Jorg Widmann, Elegie

Jorg Widmann is a present-day composer with expansive concepts and an orchestral mastery of the panoramic-modern virtually unmatched by any living composer. I know that may be a lot to say of someone but I feel convinced of that after listening a number of times to a new disk devoted to his music, Elegie (ECM New Series 2110 476 3309).

The disk contains two major orchestral works and one for clarinet and piano. Christoph Poppen conducts the Deutsche Radio Philharmonic for the Messe fur grosches Orchester and the Elegie fur Klarinette und Orchester. The composer himself plays clarinet on the latter and joins his instrument with Heinz Holliger's piano for the chamber Funf Bruchstucke.

The Messe follows in general outline what a Mass might be for choir and orchestra (sometimes down to the words the choir would ordinarily sing), only conceives of the entire work instrumentally. It is a massive dramatic symphonic work that very deftly engages the assemblage of instruments with an acute sense of sound color and affect. It is a four-dimensional work, performed and recorded with the very high standards one comes to expect in the New Series. It is music that has a very expanded harmonic sense and uses that and orchestrational brilliance to achieve a memorable result.
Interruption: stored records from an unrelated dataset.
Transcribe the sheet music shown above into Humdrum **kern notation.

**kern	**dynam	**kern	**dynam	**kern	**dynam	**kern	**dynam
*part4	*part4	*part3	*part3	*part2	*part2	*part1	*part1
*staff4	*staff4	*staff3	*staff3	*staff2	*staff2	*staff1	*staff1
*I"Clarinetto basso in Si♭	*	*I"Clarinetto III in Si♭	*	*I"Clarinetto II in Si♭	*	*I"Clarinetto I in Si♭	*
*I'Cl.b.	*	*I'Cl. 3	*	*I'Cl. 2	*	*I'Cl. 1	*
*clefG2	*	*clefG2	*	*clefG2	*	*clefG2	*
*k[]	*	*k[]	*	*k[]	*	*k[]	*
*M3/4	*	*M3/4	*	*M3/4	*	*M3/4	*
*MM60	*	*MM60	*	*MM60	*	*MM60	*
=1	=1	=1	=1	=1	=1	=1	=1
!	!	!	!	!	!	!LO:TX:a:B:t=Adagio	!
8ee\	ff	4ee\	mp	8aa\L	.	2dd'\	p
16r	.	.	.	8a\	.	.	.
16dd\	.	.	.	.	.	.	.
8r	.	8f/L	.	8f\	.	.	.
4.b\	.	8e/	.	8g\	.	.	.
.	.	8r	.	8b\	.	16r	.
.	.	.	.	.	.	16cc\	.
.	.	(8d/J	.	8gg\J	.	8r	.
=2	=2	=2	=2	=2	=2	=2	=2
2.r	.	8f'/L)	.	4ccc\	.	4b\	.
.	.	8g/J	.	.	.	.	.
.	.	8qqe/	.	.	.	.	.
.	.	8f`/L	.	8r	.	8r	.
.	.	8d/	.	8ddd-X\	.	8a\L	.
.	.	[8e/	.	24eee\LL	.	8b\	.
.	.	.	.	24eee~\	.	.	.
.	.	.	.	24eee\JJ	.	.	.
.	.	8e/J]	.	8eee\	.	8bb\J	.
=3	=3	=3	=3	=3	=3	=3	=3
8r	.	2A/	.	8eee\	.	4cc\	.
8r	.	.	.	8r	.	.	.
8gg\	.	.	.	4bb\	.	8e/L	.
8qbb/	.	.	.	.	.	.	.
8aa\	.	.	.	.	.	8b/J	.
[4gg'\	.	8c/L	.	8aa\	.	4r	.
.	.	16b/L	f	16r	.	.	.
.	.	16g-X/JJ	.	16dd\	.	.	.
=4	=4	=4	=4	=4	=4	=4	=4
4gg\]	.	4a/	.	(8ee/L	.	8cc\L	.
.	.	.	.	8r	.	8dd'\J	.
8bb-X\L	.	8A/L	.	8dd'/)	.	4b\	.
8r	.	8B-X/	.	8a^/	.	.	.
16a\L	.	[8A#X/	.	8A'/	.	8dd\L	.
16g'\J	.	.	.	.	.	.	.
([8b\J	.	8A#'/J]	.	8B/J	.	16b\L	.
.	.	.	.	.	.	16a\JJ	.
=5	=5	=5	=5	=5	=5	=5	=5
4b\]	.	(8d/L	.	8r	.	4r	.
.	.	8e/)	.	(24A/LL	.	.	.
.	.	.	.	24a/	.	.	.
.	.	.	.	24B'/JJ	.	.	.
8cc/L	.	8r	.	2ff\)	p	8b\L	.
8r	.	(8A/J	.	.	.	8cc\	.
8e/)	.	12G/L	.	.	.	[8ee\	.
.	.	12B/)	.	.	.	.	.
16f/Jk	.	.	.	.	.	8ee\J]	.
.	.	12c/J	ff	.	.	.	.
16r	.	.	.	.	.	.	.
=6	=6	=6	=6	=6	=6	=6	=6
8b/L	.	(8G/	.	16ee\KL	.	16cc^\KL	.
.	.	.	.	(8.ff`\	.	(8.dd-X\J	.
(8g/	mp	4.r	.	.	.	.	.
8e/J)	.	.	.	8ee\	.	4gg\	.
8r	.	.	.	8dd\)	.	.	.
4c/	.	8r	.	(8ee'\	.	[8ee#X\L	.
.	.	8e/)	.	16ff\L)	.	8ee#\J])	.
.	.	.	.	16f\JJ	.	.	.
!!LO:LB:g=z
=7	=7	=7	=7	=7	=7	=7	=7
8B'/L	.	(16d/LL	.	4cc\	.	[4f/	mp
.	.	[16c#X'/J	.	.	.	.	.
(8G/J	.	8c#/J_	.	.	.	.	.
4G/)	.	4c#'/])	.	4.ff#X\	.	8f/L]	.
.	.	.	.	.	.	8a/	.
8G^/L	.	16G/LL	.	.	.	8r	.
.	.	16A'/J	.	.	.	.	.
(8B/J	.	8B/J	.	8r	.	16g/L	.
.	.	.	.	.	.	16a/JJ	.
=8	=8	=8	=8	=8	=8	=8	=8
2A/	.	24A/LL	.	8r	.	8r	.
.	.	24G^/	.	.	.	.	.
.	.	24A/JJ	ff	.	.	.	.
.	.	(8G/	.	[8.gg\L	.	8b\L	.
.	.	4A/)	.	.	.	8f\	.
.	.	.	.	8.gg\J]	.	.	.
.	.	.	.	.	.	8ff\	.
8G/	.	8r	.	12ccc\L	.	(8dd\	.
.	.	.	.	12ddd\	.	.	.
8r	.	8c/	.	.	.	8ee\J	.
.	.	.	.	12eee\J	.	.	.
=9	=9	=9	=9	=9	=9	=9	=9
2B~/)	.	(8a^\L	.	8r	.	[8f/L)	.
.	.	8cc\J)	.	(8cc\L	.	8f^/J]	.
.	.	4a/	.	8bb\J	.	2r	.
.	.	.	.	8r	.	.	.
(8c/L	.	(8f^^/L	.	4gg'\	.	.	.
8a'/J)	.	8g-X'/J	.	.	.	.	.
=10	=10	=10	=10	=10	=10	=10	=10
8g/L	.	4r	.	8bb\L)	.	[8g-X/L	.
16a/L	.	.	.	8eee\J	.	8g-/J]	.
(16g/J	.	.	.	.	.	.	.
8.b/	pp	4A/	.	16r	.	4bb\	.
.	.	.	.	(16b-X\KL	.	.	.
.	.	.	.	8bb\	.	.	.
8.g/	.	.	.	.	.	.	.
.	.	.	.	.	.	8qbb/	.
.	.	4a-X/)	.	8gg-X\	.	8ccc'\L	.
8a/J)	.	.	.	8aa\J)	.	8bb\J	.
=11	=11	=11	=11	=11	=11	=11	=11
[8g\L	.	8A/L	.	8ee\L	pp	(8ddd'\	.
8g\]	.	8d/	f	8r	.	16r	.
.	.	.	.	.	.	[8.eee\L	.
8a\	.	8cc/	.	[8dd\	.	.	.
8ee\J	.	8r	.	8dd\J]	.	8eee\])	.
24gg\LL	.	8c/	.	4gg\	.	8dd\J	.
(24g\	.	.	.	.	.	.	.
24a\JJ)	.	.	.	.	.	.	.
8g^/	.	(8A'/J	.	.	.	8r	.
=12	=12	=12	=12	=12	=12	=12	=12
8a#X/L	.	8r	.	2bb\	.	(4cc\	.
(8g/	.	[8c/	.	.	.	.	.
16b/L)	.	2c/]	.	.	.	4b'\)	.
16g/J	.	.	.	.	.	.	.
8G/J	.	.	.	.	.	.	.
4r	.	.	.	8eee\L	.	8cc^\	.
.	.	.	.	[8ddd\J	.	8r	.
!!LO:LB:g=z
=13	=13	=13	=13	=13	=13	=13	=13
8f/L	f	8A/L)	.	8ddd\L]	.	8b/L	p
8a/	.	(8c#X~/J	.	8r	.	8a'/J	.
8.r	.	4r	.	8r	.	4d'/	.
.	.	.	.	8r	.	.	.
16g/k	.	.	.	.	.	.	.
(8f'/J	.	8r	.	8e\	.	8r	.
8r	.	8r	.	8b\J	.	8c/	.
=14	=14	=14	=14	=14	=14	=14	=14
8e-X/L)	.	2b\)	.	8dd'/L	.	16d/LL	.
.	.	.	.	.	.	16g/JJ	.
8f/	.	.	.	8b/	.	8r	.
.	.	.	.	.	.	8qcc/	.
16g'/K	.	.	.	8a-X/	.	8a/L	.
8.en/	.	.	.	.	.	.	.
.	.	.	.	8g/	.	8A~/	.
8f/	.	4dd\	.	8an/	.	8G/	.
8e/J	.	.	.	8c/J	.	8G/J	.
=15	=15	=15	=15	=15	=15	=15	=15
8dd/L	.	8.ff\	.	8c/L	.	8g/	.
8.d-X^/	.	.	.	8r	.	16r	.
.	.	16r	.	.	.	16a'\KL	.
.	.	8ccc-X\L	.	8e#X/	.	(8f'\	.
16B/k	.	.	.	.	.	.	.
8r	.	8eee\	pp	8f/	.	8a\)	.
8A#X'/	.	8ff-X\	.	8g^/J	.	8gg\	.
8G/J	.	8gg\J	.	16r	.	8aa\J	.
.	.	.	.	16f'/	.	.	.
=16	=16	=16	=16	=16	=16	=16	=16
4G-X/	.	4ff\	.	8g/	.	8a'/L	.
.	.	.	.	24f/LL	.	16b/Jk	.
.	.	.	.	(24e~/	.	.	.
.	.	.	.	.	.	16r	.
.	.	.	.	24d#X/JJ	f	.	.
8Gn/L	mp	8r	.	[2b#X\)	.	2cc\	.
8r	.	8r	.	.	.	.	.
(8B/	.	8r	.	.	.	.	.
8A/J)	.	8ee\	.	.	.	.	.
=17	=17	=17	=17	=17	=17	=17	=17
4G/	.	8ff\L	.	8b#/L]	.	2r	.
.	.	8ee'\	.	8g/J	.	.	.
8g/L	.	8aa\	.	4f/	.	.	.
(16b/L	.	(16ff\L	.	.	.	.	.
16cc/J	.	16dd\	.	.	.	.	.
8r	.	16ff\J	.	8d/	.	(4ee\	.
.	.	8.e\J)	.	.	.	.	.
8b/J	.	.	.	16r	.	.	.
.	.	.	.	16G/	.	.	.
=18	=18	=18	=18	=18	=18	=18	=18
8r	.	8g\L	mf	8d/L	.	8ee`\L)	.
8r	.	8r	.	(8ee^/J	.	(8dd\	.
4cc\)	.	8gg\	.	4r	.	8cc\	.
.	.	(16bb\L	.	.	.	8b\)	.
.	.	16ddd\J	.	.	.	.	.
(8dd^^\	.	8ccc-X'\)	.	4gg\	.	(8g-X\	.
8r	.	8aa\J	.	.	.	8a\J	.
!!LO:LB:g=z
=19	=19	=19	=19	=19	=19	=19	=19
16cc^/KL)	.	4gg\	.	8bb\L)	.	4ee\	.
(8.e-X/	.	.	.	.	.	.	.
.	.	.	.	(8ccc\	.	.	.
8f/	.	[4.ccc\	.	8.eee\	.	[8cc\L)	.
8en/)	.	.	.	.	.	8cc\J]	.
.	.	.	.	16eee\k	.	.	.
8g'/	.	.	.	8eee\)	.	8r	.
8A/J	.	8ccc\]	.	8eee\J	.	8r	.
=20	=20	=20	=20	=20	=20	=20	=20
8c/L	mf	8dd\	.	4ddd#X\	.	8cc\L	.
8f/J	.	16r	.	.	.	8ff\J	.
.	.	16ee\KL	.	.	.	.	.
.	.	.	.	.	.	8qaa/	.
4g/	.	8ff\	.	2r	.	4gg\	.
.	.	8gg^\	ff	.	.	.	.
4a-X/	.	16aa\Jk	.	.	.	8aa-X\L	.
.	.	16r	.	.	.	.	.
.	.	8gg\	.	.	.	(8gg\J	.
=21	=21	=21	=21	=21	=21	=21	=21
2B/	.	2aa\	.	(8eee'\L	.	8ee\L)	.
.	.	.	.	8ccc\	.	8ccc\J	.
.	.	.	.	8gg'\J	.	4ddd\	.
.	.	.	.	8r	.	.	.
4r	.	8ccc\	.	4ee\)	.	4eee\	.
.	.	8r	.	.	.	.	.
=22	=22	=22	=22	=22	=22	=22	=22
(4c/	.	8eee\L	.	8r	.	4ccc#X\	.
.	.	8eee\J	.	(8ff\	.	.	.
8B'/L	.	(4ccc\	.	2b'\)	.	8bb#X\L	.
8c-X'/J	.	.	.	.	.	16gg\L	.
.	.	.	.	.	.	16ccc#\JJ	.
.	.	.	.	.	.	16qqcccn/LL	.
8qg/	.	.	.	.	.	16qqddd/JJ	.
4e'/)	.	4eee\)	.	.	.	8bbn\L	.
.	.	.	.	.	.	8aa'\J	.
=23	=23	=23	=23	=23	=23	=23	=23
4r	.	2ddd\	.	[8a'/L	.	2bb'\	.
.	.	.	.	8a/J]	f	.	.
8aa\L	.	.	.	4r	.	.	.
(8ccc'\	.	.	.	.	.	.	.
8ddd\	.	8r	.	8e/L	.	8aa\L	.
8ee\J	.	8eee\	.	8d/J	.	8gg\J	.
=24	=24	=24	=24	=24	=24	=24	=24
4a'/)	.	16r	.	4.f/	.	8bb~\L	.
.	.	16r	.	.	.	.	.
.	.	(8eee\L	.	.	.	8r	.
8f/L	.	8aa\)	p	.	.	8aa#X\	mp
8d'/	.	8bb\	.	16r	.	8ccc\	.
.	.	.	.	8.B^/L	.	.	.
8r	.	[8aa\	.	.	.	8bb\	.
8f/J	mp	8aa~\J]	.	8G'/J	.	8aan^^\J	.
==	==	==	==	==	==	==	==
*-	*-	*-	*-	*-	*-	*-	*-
The Funf Bruchstucke explore clarinet-piano sonorities in miniature with five very brief segments that show another side to Widmann's lucid sense of aural poetics.

Finally the Elegie joins Widmann's clarinet with the orchestra for another masterful work of expressive color. The clarinet part makes its sober but very avant virtuoso presence felt via a very musical use of extended sounds from harmonic double stops to quarter tones. The orchestra responds with some extraordinary timbres and atmospheric eloquence.

Widmann shows on Elegie that he is one of the composers of brilliance today. He extends the wide open avant-guard sound-color tradition into the present day with his own extraordinarily creative scores. These are wonderful to hear. Any student of high modernism should take this music to heart. And modernist aficionados in general will find this CD essential listening.